Exercise prompt => From the data below, restate every line word for word.

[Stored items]
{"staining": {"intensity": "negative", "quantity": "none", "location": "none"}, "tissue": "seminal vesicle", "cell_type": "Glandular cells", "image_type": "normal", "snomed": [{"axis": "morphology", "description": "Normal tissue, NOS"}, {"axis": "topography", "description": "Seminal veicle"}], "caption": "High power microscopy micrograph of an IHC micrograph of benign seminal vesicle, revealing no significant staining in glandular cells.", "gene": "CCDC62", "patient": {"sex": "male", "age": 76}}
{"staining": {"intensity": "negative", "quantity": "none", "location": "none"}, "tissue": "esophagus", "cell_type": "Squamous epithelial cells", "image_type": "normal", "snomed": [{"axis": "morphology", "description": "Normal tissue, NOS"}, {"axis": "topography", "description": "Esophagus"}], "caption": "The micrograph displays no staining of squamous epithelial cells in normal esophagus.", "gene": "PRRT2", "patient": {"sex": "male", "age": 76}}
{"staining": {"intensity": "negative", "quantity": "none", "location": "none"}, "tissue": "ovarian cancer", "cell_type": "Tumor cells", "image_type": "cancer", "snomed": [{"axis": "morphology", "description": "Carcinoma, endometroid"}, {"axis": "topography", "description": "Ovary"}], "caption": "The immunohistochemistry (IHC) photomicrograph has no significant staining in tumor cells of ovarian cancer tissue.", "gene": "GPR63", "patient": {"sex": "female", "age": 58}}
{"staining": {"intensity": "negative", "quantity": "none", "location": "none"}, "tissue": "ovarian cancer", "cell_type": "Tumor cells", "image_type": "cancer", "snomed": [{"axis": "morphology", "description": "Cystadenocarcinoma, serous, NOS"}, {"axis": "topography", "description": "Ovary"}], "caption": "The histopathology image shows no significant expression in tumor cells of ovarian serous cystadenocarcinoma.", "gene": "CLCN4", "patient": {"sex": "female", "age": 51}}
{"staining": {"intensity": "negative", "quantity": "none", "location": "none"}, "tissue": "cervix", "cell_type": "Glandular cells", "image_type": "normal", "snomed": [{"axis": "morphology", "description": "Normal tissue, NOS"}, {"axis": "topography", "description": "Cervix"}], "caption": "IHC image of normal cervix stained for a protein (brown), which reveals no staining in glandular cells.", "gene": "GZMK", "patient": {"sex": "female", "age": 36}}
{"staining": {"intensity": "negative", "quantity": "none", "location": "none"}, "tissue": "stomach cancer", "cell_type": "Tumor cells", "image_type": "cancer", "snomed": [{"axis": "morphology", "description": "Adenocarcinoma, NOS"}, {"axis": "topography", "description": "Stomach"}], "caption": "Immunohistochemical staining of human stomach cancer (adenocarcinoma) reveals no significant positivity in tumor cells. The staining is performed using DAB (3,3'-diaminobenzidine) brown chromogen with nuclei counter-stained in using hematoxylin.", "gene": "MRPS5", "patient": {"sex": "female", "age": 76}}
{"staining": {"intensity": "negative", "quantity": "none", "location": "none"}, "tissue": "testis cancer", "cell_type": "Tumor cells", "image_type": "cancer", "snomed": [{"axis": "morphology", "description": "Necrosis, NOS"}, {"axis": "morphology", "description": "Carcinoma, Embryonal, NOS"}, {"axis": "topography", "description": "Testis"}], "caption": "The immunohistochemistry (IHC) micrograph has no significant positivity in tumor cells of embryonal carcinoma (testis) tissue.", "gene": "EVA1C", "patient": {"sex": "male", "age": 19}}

Solution for this exercise =>
{"staining": {"intensity": "negative", "quantity": "none", "location": "none"}, "tissue": "seminal vesicle", "cell_type": "Glandular cells", "image_type": "normal", "snomed": [{"axis": "morphology", "description": "Normal tissue, NOS"}, {"axis": "topography", "description": "Seminal veicle"}], "caption": "High power microscopy micrograph of an IHC micrograph of benign seminal vesicle, revealing no significant staining in glandular cells.", "gene": "CCDC62", "patient": {"sex": "male", "age": 76}}
{"staining": {"intensity": "negative", "quantity": "none", "location": "none"}, "tissue": "esophagus", "cell_type": "Squamous epithelial cells", "image_type": "normal", "snomed": [{"axis": "morphology", "description": "Normal tissue, NOS"}, {"axis": "topography", "description": "Esophagus"}], "caption": "The micrograph displays no staining of squamous epithelial cells in normal esophagus.", "gene": "PRRT2", "patient": {"sex": "male", "age": 76}}
{"staining": {"intensity": "negative", "quantity": "none", "location": "none"}, "tissue": "ovarian cancer", "cell_type": "Tumor cells", "image_type": "cancer", "snomed": [{"axis": "morphology", "description": "Carcinoma, endometroid"}, {"axis": "topography", "description": "Ovary"}], "caption": "The immunohistochemistry (IHC) photomicrograph has no significant staining in tumor cells of ovarian cancer tissue.", "gene": "GPR63", "patient": {"sex": "female", "age": 58}}
{"staining": {"intensity": "negative", "quantity": "none", "location": "none"}, "tissue": "ovarian cancer", "cell_type": "Tumor cells", "image_type": "cancer", "snomed": [{"axis": "morphology", "description": "Cystadenocarcinoma, serous, NOS"}, {"axis": "topography", "description": "Ovary"}], "caption": "The histopathology image shows no significant expression in tumor cells of ovarian serous cystadenocarcinoma.", "gene": "CLCN4", "patient": {"sex": "female", "age": 51}}
{"staining": {"intensity": "negative", "quantity": "none", "location": "none"}, "tissue": "cervix", "cell_type": "Glandular cells", "image_type": "normal", "snomed": [{"axis": "morphology", "description": "Normal tissue, NOS"}, {"axis": "topography", "description": "Cervix"}], "caption": "IHC image of normal cervix stained for a protein (brown), which reveals no staining in glandular cells.", "gene": "GZMK", "patient": {"sex": "female", "age": 36}}
{"staining": {"intensity": "negative", "quantity": "none", "location": "none"}, "tissue": "stomach cancer", "cell_type": "Tumor cells", "image_type": "cancer", "snomed": [{"axis": "morphology", "description": "Adenocarcinoma, NOS"}, {"axis": "topography", "description": "Stomach"}], "caption": "Immunohistochemical staining of human stomach cancer (adenocarcinoma) reveals no significant positivity in tumor cells. The staining is performed using DAB (3,3'-diaminobenzidine) brown chromogen with nuclei counter-stained in using hematoxylin.", "gene": "MRPS5", "patient": {"sex": "female", "age": 76}}
{"staining": {"intensity": "negative", "quantity": "none", "location": "none"}, "tissue": "testis cancer", "cell_type": "Tumor cells", "image_type": "cancer", "snomed": [{"axis": "morphology", "description": "Necrosis, NOS"}, {"axis": "morphology", "description": "Carcinoma, Embryonal, NOS"}, {"axis": "topography", "description": "Testis"}], "caption": "The immunohistochemistry (IHC) micrograph has no significant positivity in tumor cells of embryonal carcinoma (testis) tissue.", "gene": "EVA1C", "patient": {"sex": "male", "age": 19}}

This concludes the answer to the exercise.